HetFlows for Molecular Generation: A flow-based model that employs a multi-channel message passing mechanism to better model the generation process and achieve notable improvements in molecule generation tasks.
Experimental Validation: Extensive experiments on node classification and molecular generation benchmarks demonstrate the effectiveness of the proposed heterophily-informed MP scheme across different domains.

Theoretical and Practical Implications

Node Classification: By employing heterophily-aware routes for message passing, the modified GNN structures can adaptively capture and utilize high-frequency information specific to nodes of differing labels. This results in notable improvements especially in heterophilous data settings, as demonstrated across 10 out of 15 tested benchmarks. Moreover, the MixMP variant, which combines the original, homophily, and heterophily-informed message passing pathways, consistently improves classification performance, suggesting enhanced generalization.

Molecular Generation: By modifying the underlying GNN architecture of MoFlow to account for heterophily, the authors present HetFlows which show improved fidelity and diversity metrics in generated molecules. Through benchmarks like FCD, SNN, and others, HetFlows produces molecules that are closer in feature space to reference datasets while maintaining high validity and novelty.

Numerical Results and Observations

Numerous datasets were evaluated with MixMP yielding up to 3.84\% improvement on node classification tasks compared to traditional GNNs. Such numbers indicate the potential benefit of integrating heterophily-awareness into graph processing pipelines.

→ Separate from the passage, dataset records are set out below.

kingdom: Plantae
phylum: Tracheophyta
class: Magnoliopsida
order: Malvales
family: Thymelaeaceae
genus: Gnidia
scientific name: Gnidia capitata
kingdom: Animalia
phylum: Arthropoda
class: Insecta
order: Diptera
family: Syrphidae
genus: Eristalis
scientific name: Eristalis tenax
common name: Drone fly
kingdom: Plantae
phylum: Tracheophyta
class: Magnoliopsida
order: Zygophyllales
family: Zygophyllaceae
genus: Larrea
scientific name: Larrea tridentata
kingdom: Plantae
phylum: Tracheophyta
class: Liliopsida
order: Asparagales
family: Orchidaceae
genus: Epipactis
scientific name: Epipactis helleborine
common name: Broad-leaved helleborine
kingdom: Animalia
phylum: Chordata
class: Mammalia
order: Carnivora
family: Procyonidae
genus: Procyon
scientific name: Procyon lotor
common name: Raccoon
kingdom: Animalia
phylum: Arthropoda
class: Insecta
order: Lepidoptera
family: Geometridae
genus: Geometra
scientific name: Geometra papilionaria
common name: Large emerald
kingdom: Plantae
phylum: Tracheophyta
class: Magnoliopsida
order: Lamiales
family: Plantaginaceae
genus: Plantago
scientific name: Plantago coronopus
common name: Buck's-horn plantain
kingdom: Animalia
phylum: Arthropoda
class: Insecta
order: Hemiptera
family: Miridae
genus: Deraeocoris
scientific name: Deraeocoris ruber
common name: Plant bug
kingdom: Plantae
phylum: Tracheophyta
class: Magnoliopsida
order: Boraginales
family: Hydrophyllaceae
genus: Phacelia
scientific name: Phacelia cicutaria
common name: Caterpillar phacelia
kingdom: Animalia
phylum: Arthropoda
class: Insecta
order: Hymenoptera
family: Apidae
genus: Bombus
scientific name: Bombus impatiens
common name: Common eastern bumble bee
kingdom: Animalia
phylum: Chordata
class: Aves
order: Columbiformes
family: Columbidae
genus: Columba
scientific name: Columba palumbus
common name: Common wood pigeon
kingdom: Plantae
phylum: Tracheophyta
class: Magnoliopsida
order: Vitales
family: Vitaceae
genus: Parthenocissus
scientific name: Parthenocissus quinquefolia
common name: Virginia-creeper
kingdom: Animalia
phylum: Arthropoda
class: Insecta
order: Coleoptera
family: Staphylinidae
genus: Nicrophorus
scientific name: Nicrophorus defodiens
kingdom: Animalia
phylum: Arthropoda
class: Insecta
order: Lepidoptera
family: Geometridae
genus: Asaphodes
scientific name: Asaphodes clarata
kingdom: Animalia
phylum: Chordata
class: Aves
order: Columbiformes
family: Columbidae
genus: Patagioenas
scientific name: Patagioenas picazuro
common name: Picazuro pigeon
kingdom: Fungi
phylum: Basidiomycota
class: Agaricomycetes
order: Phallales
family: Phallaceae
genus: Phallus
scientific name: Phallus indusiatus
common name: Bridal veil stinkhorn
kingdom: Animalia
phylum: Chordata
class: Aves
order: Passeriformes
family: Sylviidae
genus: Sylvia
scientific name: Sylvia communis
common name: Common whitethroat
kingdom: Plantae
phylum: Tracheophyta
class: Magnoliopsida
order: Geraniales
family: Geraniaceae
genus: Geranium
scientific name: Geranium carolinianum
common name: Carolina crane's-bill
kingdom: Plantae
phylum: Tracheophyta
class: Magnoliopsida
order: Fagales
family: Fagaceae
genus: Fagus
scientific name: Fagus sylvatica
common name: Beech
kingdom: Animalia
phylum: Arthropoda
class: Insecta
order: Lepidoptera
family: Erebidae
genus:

Similarly, HetFlows achieves competitive performance in molecule generation metrics, especially when relational structures (adjacency matrices) are derived directly rather than sampled.

Future Directions

The heterophily-informed MP scheme shows promise for improving the expressiveness of GNNs in various application domains. Future work could focus on refining homophily and heterophily estimates within message passing processes, exploring deeper integration into other GNN architectures, and expanding heterophily utilization into more complex graph tasks beyond node classification and molecular generation.

Given the flexibility of this approach, there is potential to expand its application into recommendation systems, anomaly detection, and network embedding tasks where graph heterogeneity plays a critical role. Additionally, understanding its limitations in low-significance, small-scale datasets remains crucial—work could be done on adaptive message modulation recognizing dataset size or underlying sparsity dynamics.

In summary, this research advances our understanding of GNN limitations in non-homophilous graphs and presents a pathway forward that maintains practical adaptiveness between homophily assumptions and real-world graph heterogeneity.